[Data excerpts]
○ ○ ○
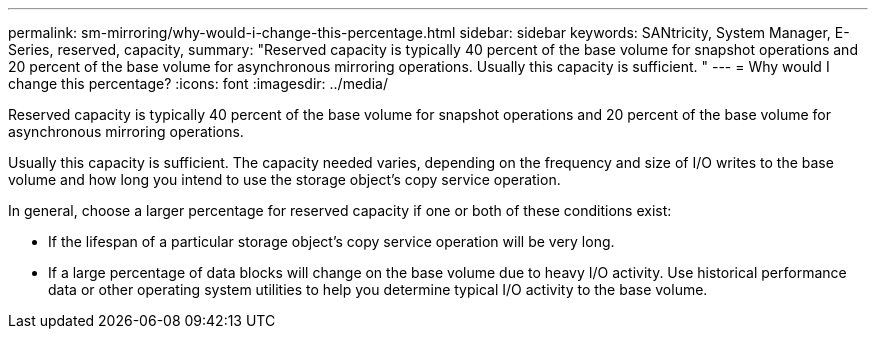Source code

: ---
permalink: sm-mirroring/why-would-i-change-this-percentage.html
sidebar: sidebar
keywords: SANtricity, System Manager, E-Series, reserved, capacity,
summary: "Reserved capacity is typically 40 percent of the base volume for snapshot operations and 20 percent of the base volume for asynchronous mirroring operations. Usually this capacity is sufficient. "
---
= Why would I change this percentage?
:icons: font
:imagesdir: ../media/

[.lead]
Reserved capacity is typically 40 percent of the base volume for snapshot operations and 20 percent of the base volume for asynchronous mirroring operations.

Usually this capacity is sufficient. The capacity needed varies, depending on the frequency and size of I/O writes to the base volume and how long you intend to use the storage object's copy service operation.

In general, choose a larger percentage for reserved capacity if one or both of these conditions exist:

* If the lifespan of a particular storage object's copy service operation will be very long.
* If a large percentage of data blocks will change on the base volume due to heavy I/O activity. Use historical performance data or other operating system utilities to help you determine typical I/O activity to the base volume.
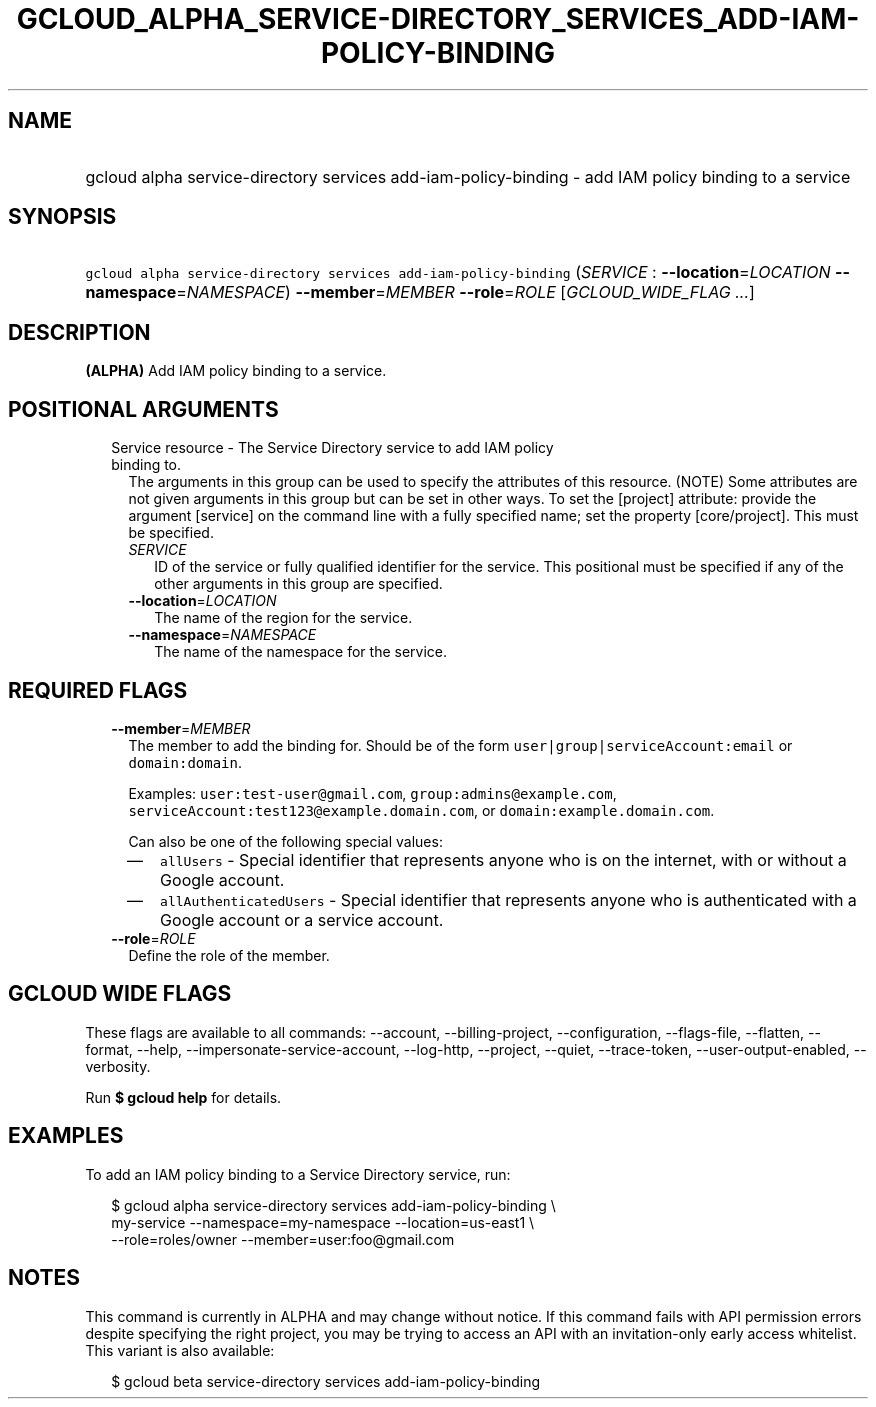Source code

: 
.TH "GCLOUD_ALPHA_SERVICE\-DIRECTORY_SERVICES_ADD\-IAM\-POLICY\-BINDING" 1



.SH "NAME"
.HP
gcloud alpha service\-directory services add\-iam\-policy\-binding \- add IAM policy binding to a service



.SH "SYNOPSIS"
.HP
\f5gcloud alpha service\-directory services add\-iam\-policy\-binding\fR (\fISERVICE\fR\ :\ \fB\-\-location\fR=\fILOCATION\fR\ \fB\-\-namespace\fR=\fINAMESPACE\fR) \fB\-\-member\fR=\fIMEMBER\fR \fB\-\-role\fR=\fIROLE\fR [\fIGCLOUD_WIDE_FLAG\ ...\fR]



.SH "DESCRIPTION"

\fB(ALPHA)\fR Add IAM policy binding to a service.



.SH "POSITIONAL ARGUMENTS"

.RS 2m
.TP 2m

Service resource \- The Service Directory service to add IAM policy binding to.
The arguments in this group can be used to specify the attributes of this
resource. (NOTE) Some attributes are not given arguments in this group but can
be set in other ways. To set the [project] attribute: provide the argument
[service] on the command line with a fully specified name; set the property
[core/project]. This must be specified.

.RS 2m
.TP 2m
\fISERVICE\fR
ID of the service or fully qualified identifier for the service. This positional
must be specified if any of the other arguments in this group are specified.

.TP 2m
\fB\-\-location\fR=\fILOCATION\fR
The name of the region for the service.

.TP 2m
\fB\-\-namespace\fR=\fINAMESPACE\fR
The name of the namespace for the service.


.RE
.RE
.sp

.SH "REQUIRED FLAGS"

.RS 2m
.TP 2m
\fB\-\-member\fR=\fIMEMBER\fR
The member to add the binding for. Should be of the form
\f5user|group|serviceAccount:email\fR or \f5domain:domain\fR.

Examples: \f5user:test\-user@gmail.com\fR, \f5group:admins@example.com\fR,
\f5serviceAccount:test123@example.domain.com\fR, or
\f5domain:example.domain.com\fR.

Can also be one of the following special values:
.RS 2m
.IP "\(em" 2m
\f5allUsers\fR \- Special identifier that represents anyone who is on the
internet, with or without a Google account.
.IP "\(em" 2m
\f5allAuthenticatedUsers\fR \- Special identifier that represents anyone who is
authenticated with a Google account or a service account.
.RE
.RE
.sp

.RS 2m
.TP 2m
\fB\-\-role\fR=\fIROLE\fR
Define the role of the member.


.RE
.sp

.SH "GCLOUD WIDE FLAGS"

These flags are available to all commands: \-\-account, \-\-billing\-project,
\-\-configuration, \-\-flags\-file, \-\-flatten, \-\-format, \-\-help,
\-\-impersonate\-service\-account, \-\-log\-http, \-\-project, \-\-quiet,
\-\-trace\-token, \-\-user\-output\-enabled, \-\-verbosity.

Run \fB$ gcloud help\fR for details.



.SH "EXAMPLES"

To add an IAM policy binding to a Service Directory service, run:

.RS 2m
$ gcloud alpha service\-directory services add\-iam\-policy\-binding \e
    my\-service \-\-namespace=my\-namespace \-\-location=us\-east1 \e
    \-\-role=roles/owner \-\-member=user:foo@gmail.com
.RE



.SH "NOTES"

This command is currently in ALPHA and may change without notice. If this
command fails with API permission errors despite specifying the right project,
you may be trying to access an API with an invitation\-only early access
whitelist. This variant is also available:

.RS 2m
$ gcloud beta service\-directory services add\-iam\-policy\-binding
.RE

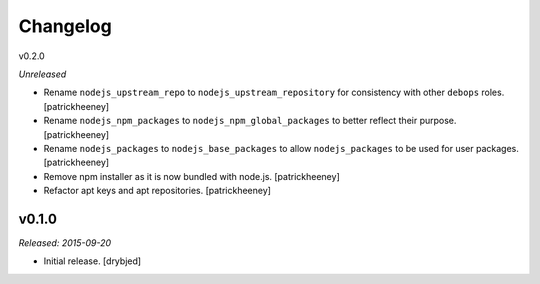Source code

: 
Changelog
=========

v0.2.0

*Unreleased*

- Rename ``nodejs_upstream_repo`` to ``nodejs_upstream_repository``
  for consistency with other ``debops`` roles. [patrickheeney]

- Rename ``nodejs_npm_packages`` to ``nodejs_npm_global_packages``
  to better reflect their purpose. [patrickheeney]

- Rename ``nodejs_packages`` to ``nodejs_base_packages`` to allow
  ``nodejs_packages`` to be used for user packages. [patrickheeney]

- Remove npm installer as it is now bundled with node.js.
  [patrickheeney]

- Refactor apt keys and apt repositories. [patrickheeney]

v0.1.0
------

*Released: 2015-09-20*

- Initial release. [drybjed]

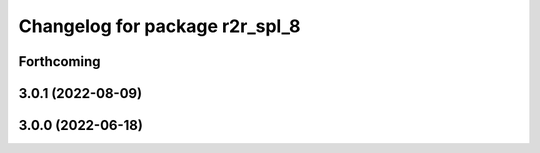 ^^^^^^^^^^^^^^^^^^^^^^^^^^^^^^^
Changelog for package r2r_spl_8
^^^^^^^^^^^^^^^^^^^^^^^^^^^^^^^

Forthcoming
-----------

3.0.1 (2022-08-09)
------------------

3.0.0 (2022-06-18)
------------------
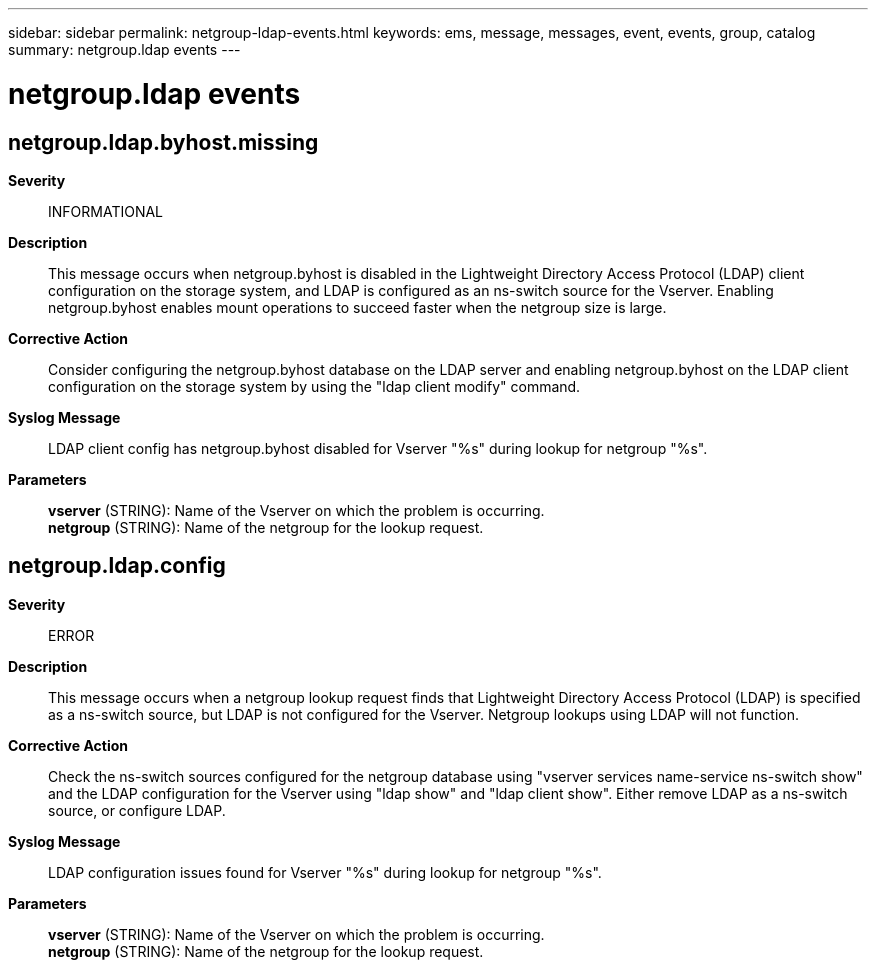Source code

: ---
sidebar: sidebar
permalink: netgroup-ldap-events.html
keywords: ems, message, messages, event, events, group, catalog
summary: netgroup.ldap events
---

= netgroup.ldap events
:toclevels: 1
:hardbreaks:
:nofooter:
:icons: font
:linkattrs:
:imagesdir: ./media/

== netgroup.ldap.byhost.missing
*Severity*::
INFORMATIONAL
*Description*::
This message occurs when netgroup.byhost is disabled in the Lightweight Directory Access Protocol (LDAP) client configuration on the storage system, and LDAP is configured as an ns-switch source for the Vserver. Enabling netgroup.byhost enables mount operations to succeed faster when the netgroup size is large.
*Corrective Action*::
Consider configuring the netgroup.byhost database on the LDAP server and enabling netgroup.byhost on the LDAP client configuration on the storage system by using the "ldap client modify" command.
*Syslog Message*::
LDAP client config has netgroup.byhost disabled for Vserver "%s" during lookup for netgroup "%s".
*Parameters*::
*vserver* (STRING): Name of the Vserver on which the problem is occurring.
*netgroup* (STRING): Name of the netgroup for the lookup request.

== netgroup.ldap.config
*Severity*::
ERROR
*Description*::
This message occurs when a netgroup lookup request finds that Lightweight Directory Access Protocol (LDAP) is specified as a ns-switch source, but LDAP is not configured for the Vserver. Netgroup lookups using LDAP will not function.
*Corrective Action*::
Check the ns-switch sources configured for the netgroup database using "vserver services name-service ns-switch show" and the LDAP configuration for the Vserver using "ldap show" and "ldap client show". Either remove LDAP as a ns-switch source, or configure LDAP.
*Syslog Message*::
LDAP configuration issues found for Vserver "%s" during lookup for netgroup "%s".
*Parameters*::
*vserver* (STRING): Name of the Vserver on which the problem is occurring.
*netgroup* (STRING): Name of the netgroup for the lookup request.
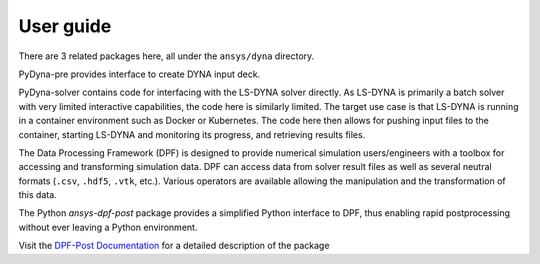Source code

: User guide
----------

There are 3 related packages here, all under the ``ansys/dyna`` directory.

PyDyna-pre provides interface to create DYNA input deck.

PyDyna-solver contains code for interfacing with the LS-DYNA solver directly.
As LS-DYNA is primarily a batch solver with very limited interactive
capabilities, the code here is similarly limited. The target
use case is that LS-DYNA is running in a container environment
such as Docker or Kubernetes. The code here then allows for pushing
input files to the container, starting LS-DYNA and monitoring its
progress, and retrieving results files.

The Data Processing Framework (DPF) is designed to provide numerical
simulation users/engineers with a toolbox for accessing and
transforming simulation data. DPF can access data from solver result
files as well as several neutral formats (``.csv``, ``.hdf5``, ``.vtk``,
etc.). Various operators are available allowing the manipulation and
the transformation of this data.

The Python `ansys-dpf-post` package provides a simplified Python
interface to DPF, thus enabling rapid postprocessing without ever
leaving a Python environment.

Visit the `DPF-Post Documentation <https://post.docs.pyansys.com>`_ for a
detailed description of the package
○ ○ ○
▶ _DIRECTIVE_:
Only one span is to be repeated: the line with "capabilities, the code" through the final line of the entries above, word for word.

▶ _YOUR SOLUTION_:
capabilities, the code here is similarly limited. The target
use case is that LS-DYNA is running in a container environment
such as Docker or Kubernetes. The code here then allows for pushing
input files to the container, starting LS-DYNA and monitoring its
progress, and retrieving results files.

The Data Processing Framework (DPF) is designed to provide numerical
simulation users/engineers with a toolbox for accessing and
transforming simulation data. DPF can access data from solver result
files as well as several neutral formats (``.csv``, ``.hdf5``, ``.vtk``,
etc.). Various operators are available allowing the manipulation and
the transformation of this data.

The Python `ansys-dpf-post` package provides a simplified Python
interface to DPF, thus enabling rapid postprocessing without ever
leaving a Python environment.

Visit the `DPF-Post Documentation <https://post.docs.pyansys.com>`_ for a
detailed description of the package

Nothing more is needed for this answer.